The literature suggests that most, if not all, postural responses appear to be in support of a goal. As such, this poses an important question regarding posture as a facilitator of task performance: does this effect change as we age, and if so, how? Munafo et al. (2016) demonstrated that both younger and older adults control their posture in relation to visual targets placed at varying distances, with results indicating reduced positional variability when looking at near targets compared to far targets. With a goal of optimal visual acuity, targets viewed at greater distances required relatively less stability, while closer targets required relatively more stability to produce the same level of acceptable performance; a reduction in postural motion stabilizes the head and eyes, thereby optimizing visual acuity. Stoffregen (2016) made the point that postural control is not just a matter of biomechanical adjustments, but also prioritizes position and motion of the head, which houses the eyes and ears—key receptor systems for balance across the lifespan. The implication here is that posture has a dual role: fall avoidance and successful task engagement.

The role of attention in postural control has also been studied in older adults with neurological complications. In a group of older adults with Alzheimer's and Parkinson's disease, Andrade et al. (2014) found that postural control mechanisms were relatively similar during the simultaneous completion of a cognitive task. A significant finding was that all subjects—including healthy and diseased—recorded similar postural control performance (relative to baseline) suggesting that older adults prioritize postural maintenance regardless of neurological status. By way of contrast, a study by Jor'dan et al. (2015) employed a visual search task (rather than a cognitive counting task) and reported that Alzheimer's patients could not modulate their postural motion. This suggests that a decline in perceptual-action synergy may be an early marker prior to the more memory based signs of dementia. Task specificity would seem to play a role with respect to attentional resources.

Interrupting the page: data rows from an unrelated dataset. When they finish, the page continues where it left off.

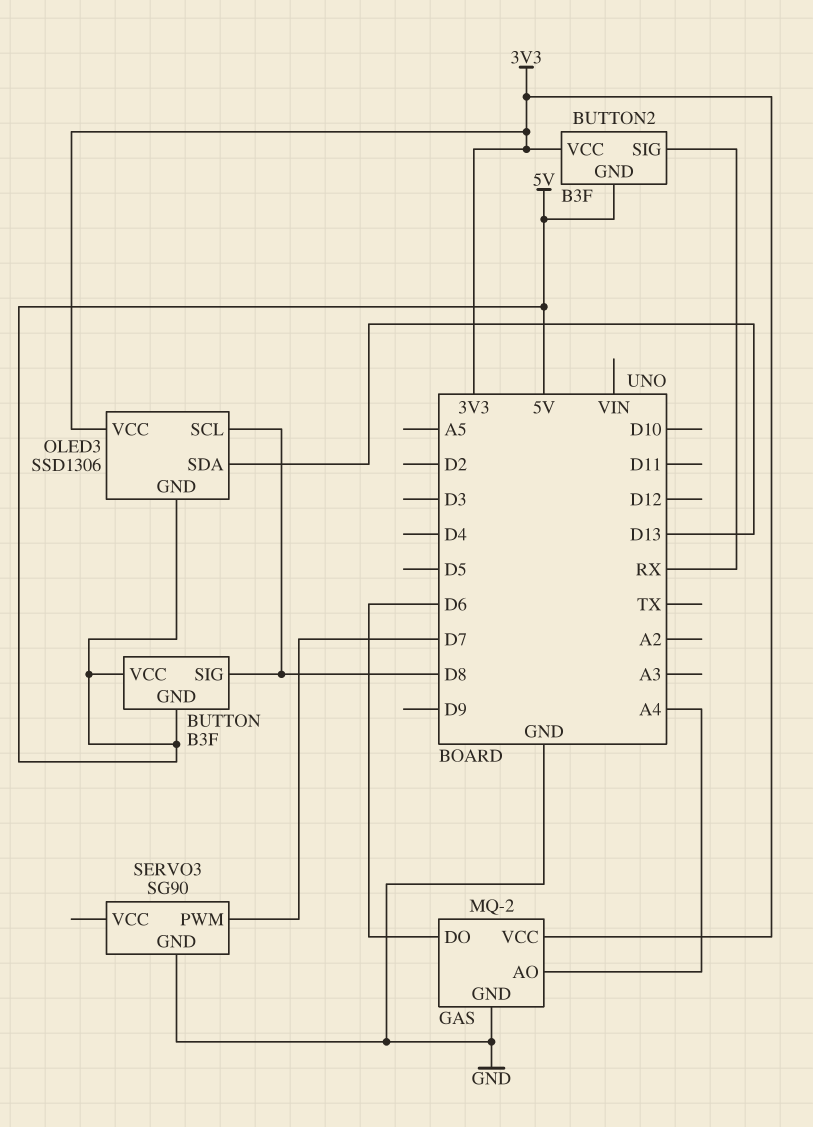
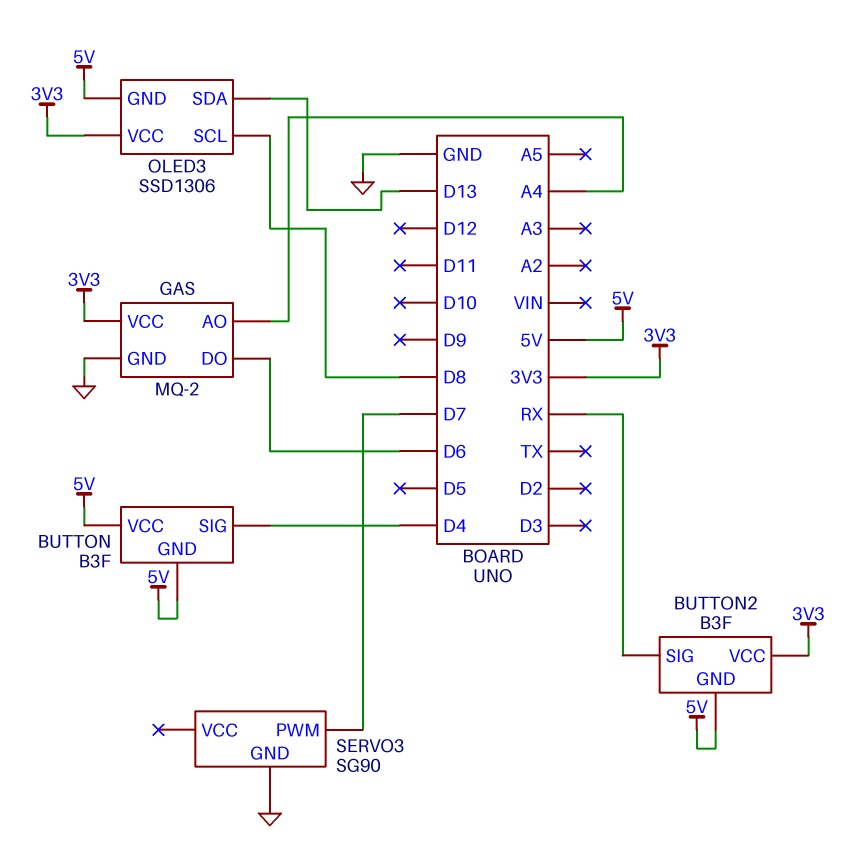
BUTTON pin SIG: D8 -> D4

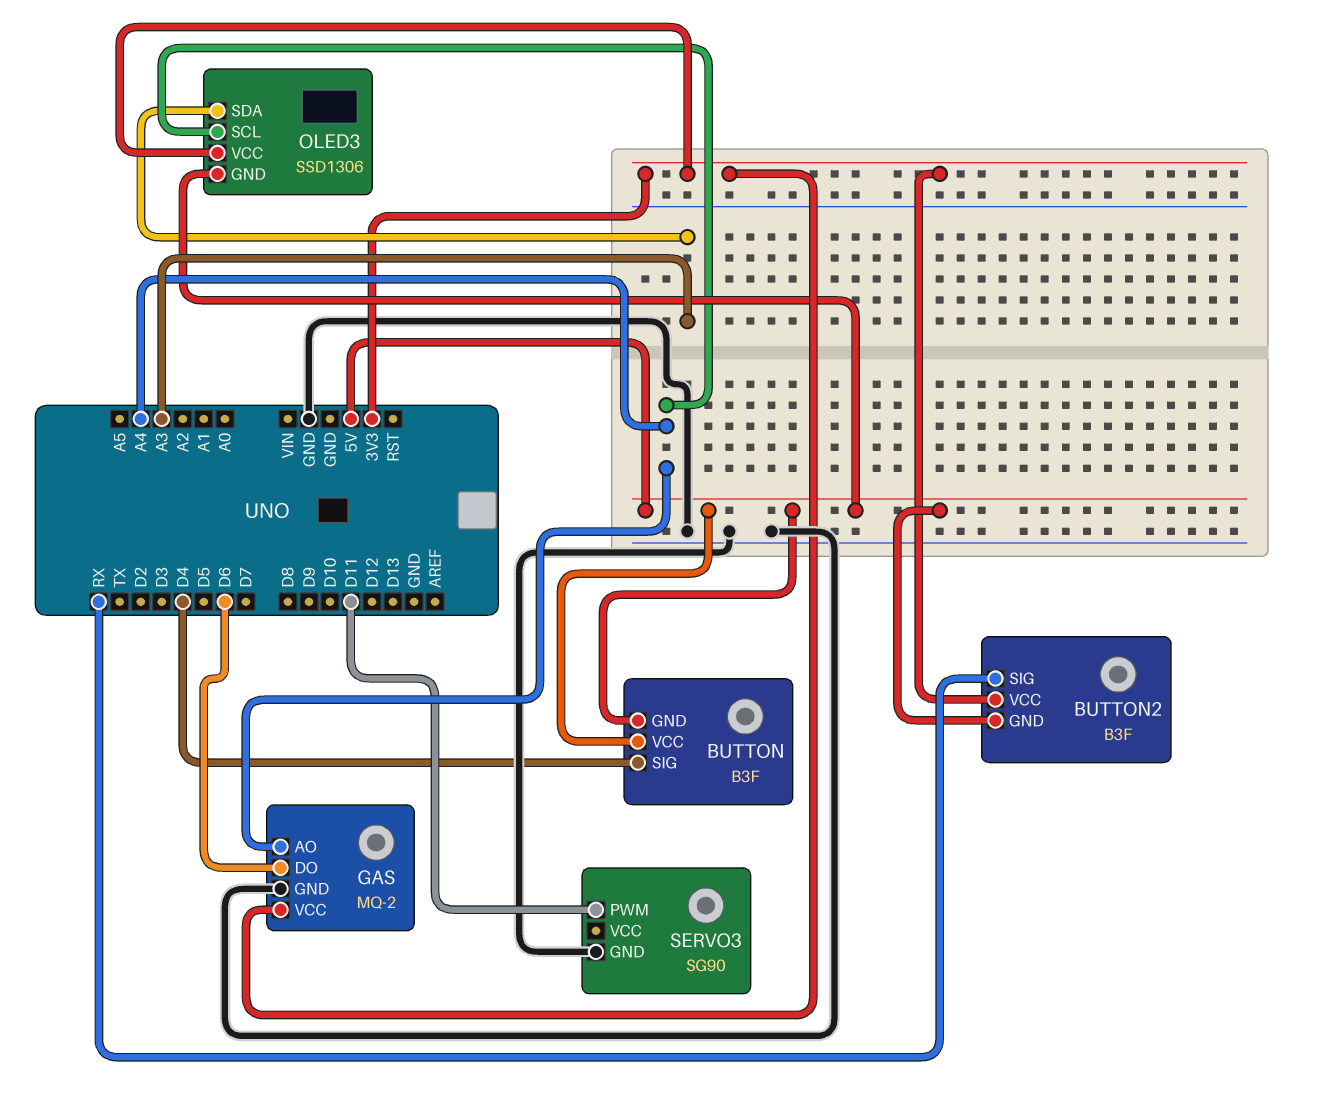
OLED3 pin SCL: D8 -> A4
OLED3 pin SDA: D13 -> A3
SERVO3 pin PWM: D7 -> D11

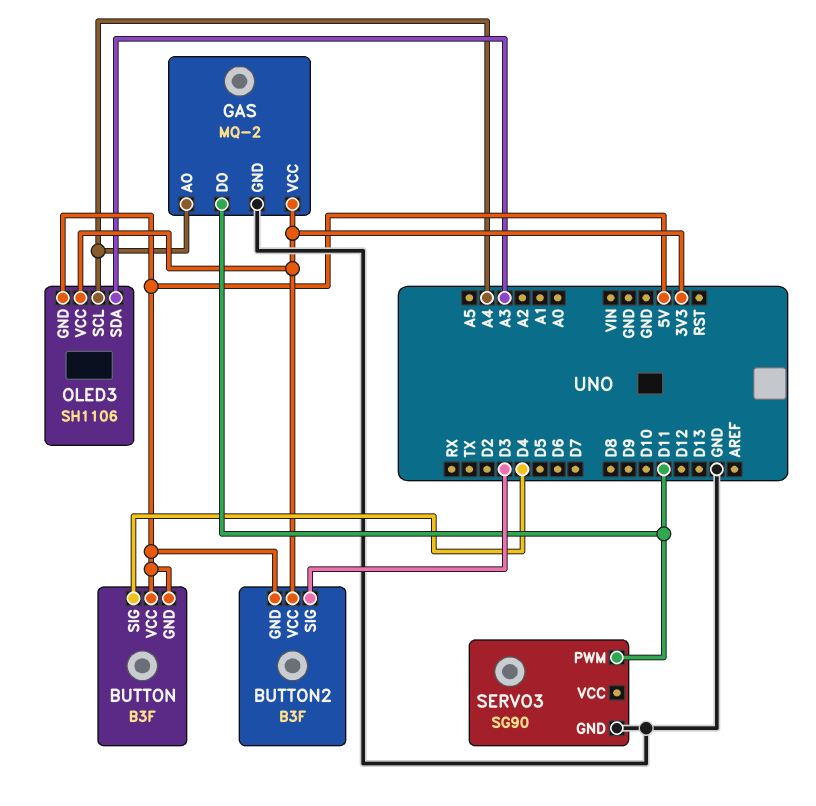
BUTTON2 pin SIG: RX -> D3
GAS pin DO: D6 -> D11
OLED3: SSD1306 -> SH1106

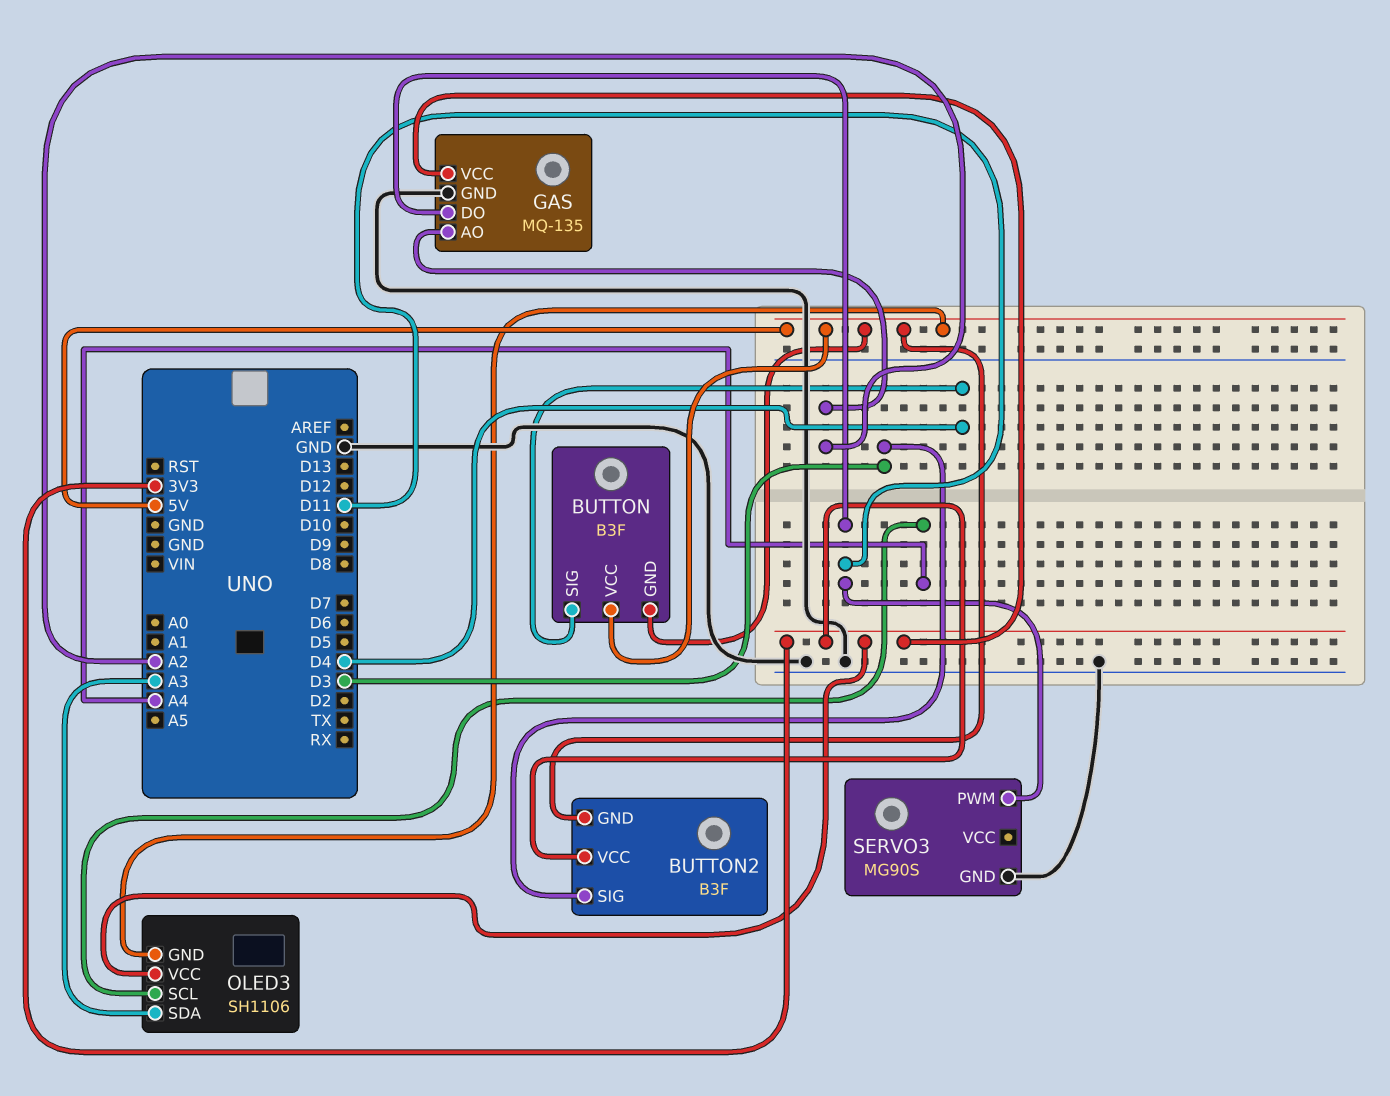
GAS: MQ-2 -> MQ-135
GAS pin AO: A4 -> A2
SERVO3: SG90 -> MG90S

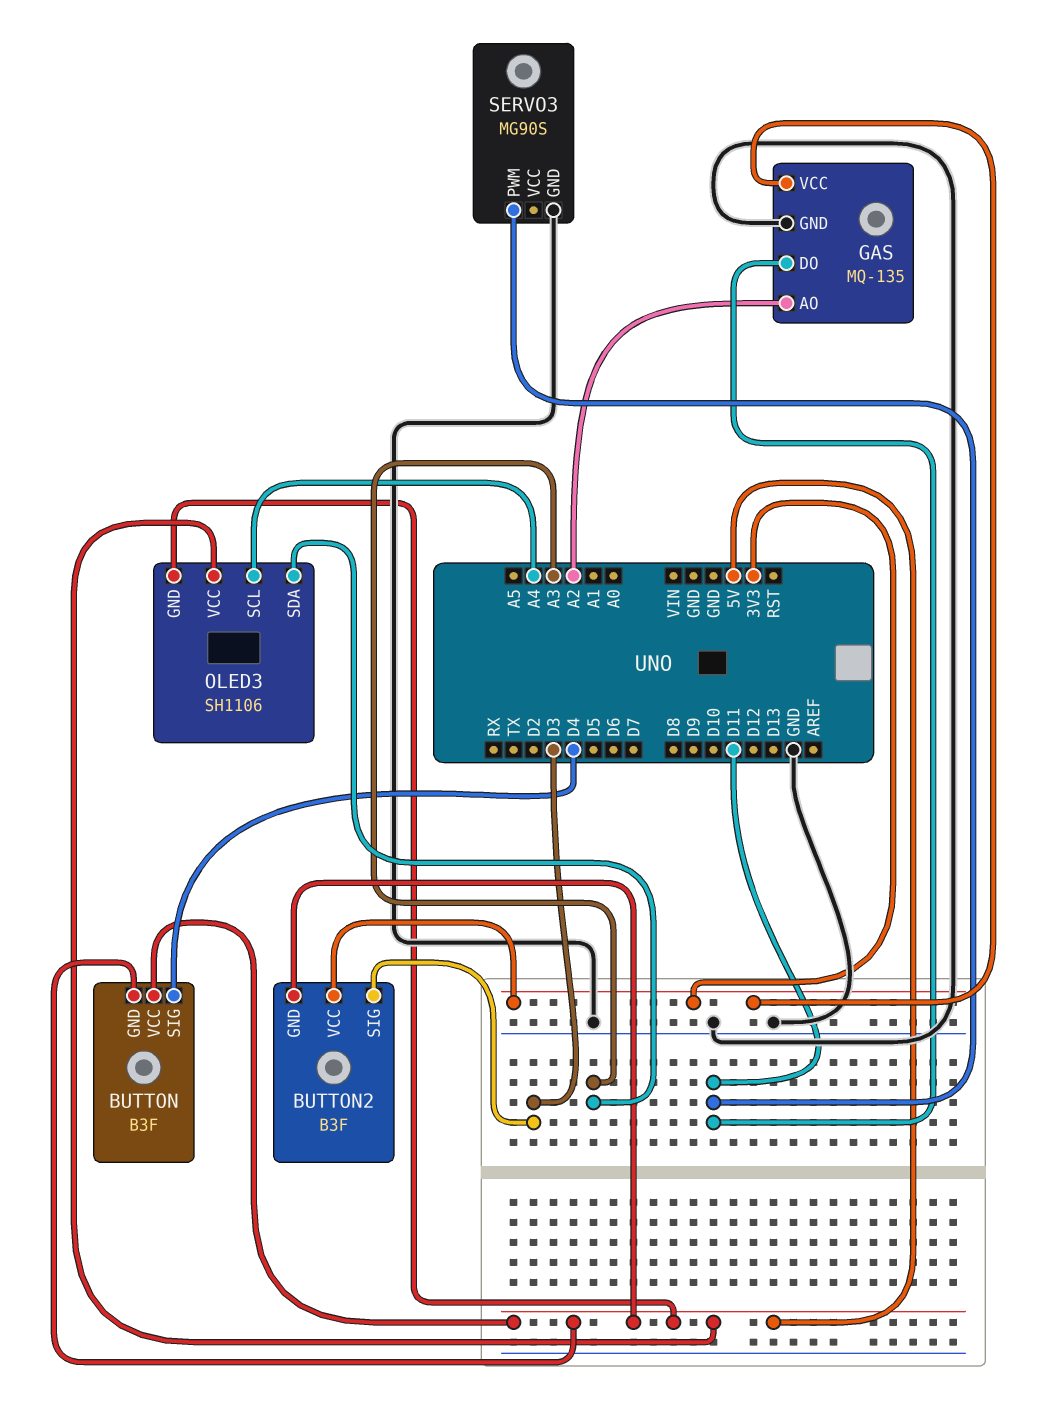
OLED3 pin VCC: 3V3 -> 5V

Complementary postural therapies have emerged in light of this perspective. A key feature of frailty is reduced functionality of the motor system, which can disrupt the perception-action synergy during task engagement. Wayne et al. (2014) reported that Tai Chi training was a particularly suitable intervention because it integrates balance, flexibility, and neuromuscular coordination along with complex attentional processes, such as multi-tasking and focused awareness on sensory modalities. More research is needed on interventions that could provide benefits with respect to postural stability and, perhaps more critically, the role that posture plays as a facilitator of goal oriented behavior. It should be noted that the often invoked phrase “exercise is medicine” is an empirical fact. The value of aerobic activity and progressive resistance training for the elderly — under the guidance of physical therapists and geriatricians — can make significant contributions to maintaining postural stability in the elderly, both in fall avoidance and task engagement.

Disclosure

The authors declared no conflicts of interest.